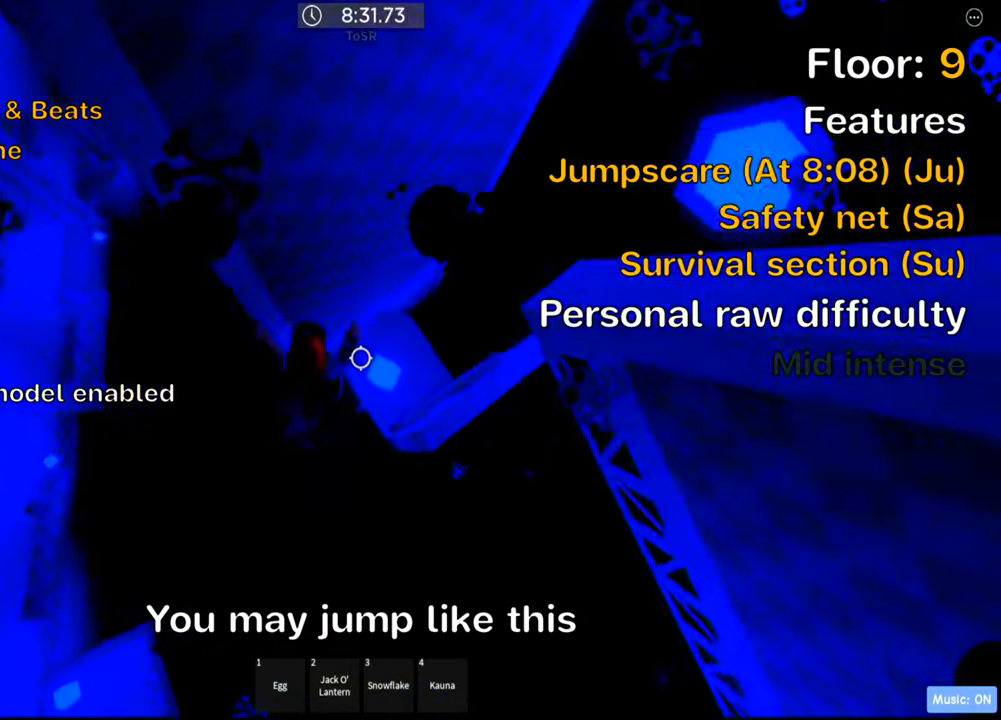
{"keys": ["a", "w"], "events": [[117, "d", "up"], [217, "a", "down"]]}
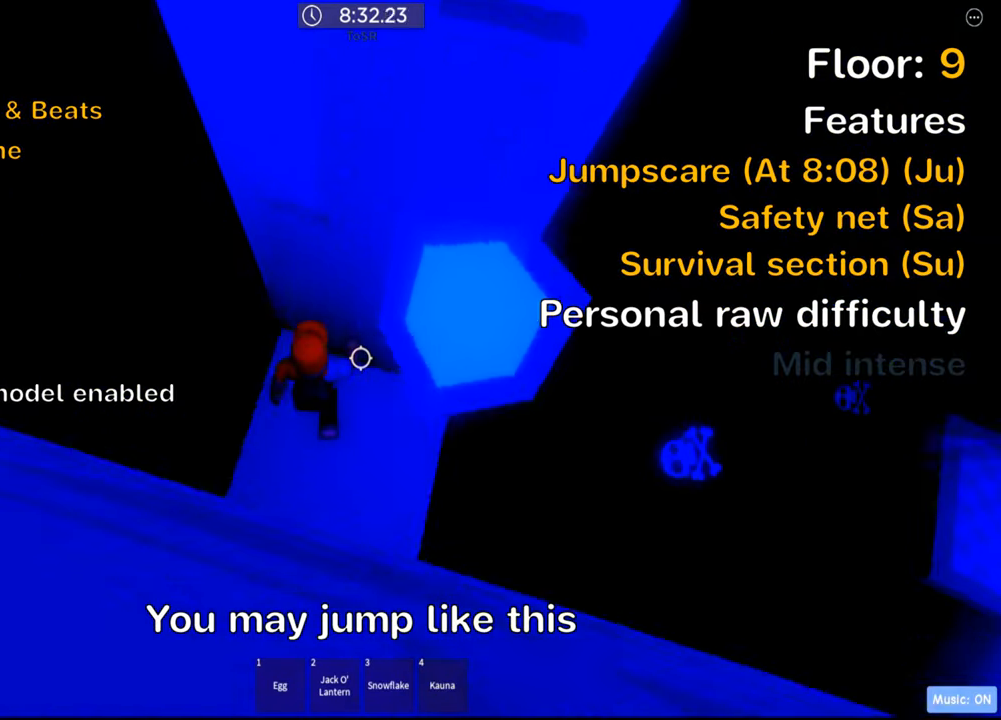
{"keys": ["w"], "events": [[50, "a", "up"], [84, "w", "up"], [134, "space", "down"], [284, "space", "up"], [334, "w", "down"]]}
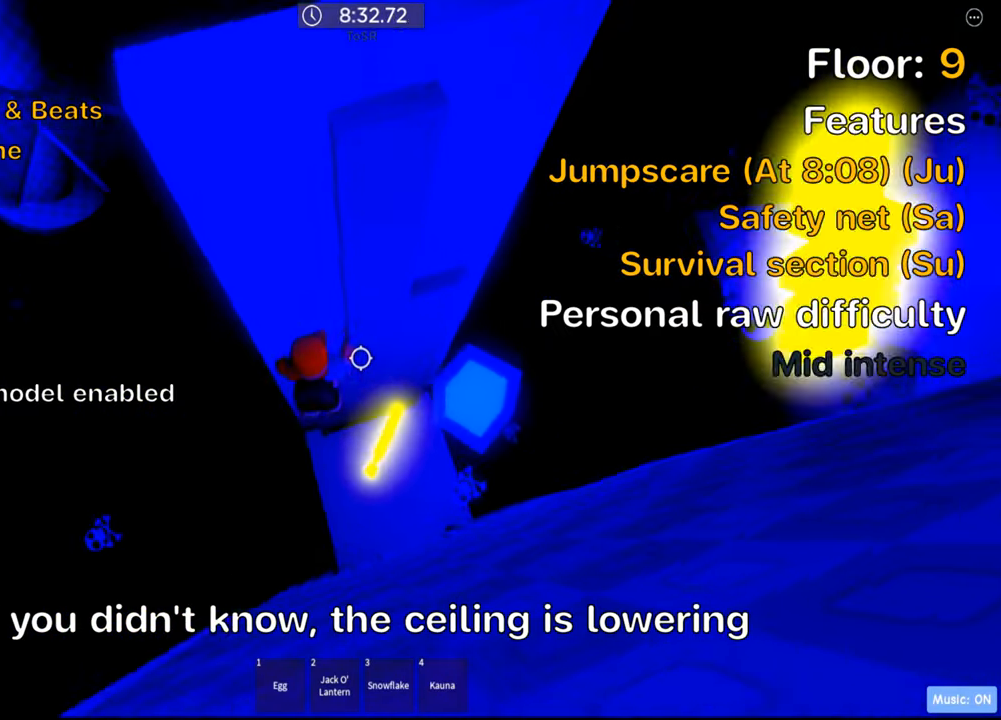
{"keys": ["d", "w"], "events": [[150, "w", "up"], [184, "d", "down"], [267, "space", "down"], [400, "space", "up"], [400, "w", "down"]]}
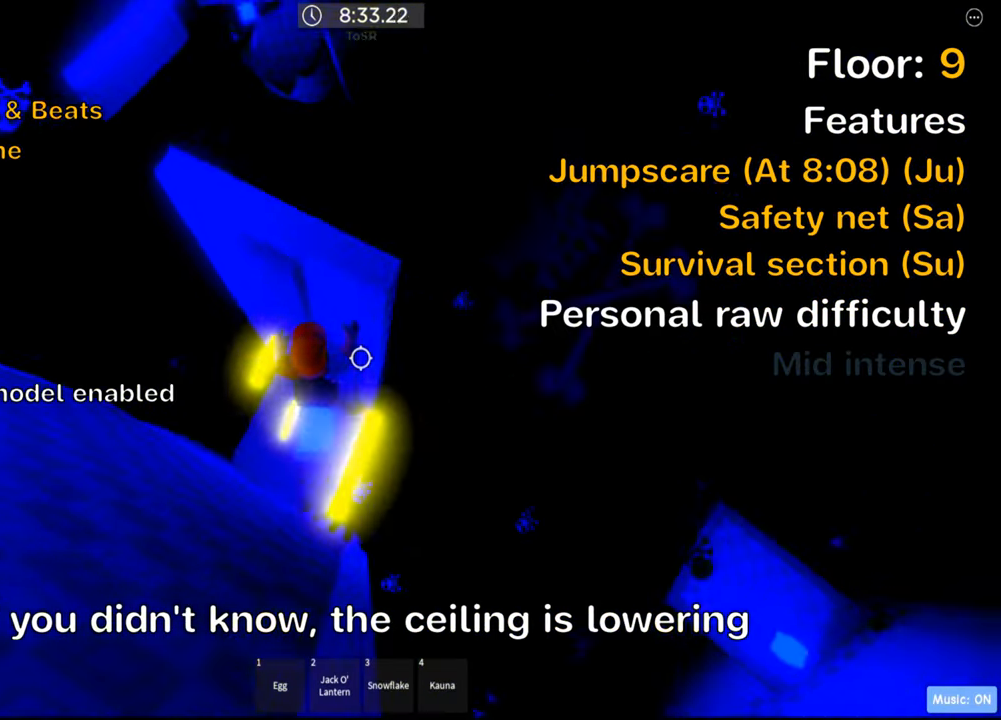
{"keys": ["d", "w"], "events": [[67, "d", "up"], [217, "w", "up"], [267, "space", "down"], [417, "space", "up"], [434, "d", "down"], [467, "w", "down"]]}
--
*EXERCISE GOAL:* Could you show every line of the listing that holds the string "space"?

*OUTPUT BELOW:*
{"keys": ["w"], "events": [[50, "a", "up"], [84, "w", "up"], [134, "space", "down"], [284, "space", "up"], [334, "w", "down"]]}
{"keys": ["d", "w"], "events": [[150, "w", "up"], [184, "d", "down"], [267, "space", "down"], [400, "space", "up"], [400, "w", "down"]]}
{"keys": ["d", "w"], "events": [[67, "d", "up"], [217, "w", "up"], [267, "space", "down"], [417, "space", "up"], [434, "d", "down"], [467, "w", "down"]]}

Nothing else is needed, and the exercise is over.